Pattern matching is a language feature primarily used in functional languages. Initial support was added in C#7.0 (2017), and then new capabilities were extended every year. Let’s rewrite our visitor class to use pattern matching.

class MyVisitor : ExpressionVisitor
{
    protected override Expression VisitBinary(BinaryExpression node)
    {
        if (node is
            {
                NodeType: GreaterThan or GreaterThanOrEqual or LessThan or LessThanOrEqual,
                Left: MethodCallExpression { Method: { Name: "CompareTo" }, Object: { } obj, Arguments: [var arg] }
            })
        {
            return Expression.MakeBinary(node.NodeType, obj, arg);
        }

        return base.VisitBinary(node);
    }
}

There are two main goals of pattern marching:

  • It works like a predicate checking whether a specific variable has a defined shape.
  • Optionally, if the predicate is true, we can extract new data from the expression.

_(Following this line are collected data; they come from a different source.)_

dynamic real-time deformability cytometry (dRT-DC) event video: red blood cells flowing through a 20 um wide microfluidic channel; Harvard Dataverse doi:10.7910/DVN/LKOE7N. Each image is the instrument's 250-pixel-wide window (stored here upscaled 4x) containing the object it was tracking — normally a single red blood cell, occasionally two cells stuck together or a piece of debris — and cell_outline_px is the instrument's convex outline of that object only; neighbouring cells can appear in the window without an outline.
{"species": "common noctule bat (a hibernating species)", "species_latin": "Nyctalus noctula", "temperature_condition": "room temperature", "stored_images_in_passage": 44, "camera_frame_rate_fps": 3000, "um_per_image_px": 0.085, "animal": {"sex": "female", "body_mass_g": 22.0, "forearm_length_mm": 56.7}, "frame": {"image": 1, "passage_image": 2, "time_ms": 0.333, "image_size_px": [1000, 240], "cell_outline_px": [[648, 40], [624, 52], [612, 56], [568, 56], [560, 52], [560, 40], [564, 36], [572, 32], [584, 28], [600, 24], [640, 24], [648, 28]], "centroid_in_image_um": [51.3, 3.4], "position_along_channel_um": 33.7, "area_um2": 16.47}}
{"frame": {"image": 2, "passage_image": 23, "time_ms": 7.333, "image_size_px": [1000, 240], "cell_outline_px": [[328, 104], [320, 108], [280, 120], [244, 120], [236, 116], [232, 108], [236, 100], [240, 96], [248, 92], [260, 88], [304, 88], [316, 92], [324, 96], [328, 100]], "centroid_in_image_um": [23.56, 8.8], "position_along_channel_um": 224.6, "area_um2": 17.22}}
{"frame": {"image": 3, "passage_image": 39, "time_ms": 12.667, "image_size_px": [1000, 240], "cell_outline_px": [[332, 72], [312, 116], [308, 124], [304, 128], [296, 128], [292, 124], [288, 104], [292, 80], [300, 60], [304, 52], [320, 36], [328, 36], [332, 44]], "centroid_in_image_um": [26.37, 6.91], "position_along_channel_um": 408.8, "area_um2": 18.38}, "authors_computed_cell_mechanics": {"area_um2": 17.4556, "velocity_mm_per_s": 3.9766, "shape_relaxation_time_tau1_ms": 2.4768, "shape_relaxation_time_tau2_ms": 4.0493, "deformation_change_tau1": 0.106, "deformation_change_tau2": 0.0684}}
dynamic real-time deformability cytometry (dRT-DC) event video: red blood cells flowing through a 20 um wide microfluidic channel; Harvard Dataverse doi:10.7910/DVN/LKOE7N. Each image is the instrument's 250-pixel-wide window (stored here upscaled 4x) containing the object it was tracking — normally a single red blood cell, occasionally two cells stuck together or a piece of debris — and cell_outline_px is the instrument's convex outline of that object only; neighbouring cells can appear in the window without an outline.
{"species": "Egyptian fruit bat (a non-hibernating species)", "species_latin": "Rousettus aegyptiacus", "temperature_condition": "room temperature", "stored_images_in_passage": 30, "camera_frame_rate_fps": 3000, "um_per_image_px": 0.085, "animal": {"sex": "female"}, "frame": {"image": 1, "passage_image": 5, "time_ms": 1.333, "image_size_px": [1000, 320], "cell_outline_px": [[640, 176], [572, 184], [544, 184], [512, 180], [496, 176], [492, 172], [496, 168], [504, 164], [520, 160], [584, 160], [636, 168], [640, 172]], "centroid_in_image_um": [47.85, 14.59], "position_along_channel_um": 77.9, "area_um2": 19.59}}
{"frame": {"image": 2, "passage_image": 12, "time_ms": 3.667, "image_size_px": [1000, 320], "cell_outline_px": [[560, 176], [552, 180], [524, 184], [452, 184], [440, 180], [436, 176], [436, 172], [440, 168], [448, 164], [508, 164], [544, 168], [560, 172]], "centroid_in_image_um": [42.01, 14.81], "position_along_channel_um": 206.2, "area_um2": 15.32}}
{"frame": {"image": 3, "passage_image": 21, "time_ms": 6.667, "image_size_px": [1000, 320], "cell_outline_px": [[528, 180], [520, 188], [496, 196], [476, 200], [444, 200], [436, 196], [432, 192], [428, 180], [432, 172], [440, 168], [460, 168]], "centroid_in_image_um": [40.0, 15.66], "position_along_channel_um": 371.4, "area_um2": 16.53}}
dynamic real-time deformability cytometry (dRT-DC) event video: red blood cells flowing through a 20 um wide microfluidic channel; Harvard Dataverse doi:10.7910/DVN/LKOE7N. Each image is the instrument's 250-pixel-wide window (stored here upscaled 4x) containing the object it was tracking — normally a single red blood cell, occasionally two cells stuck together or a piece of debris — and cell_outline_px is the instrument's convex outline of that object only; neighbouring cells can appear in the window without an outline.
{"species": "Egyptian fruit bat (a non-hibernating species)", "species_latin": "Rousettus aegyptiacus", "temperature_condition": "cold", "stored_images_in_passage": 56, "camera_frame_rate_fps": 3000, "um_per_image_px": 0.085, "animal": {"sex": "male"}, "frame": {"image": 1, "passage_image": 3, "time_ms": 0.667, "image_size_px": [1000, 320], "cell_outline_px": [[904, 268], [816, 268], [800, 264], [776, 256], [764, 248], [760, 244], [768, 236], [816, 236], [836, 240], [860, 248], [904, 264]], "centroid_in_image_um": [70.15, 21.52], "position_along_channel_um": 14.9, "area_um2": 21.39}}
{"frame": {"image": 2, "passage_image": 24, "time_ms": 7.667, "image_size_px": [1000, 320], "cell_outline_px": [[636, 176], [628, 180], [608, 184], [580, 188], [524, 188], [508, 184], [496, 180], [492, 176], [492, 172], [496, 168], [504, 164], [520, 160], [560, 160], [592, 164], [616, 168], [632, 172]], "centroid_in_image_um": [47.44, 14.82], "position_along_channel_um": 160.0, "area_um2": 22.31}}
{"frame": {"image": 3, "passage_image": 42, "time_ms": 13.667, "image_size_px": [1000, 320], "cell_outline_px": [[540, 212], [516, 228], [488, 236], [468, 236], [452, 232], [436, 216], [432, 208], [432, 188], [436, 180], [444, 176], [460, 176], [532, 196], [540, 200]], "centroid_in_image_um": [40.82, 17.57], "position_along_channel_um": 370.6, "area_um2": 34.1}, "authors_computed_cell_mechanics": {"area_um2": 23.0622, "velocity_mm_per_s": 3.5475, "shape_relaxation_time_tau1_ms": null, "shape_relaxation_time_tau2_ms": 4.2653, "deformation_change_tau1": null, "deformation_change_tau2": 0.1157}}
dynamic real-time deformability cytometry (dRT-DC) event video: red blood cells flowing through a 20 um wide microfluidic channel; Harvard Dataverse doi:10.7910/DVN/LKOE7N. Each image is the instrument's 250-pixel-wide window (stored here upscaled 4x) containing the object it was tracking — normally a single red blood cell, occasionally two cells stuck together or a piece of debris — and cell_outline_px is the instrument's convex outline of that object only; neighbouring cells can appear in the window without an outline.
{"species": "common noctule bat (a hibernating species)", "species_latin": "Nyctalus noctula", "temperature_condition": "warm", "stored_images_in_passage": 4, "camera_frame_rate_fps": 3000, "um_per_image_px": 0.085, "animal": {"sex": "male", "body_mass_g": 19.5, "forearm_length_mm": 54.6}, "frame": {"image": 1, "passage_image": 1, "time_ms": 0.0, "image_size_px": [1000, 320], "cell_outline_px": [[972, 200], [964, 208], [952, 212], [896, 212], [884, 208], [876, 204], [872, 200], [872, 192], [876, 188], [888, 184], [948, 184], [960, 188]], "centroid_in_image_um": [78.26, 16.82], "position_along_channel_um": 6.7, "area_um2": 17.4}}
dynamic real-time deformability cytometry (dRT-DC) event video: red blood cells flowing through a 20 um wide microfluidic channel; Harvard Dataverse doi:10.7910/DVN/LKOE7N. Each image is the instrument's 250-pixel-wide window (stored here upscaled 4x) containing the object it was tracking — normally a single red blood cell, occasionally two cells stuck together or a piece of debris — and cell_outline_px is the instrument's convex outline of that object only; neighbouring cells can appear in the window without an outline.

That code is much cleaner and easier to understand. There is no type checking and casting, and the expression is very declarative. New variables, obj and arg, are assigned to correct data and can be used only inside an if statement.

Summary

There have been many discussions about the direction of the C# language. The language is big, and any other new feature added must be justifiable. Some developers use pattern matching writing p is null instead of p == null, or p is { Name: "marcin" } instead of p != null && p.Name == "marcin". That does not bother me, but these are not the main scenarios why pattern matching was introduced. I hope I showed you an example where pattern matching really makes a difference.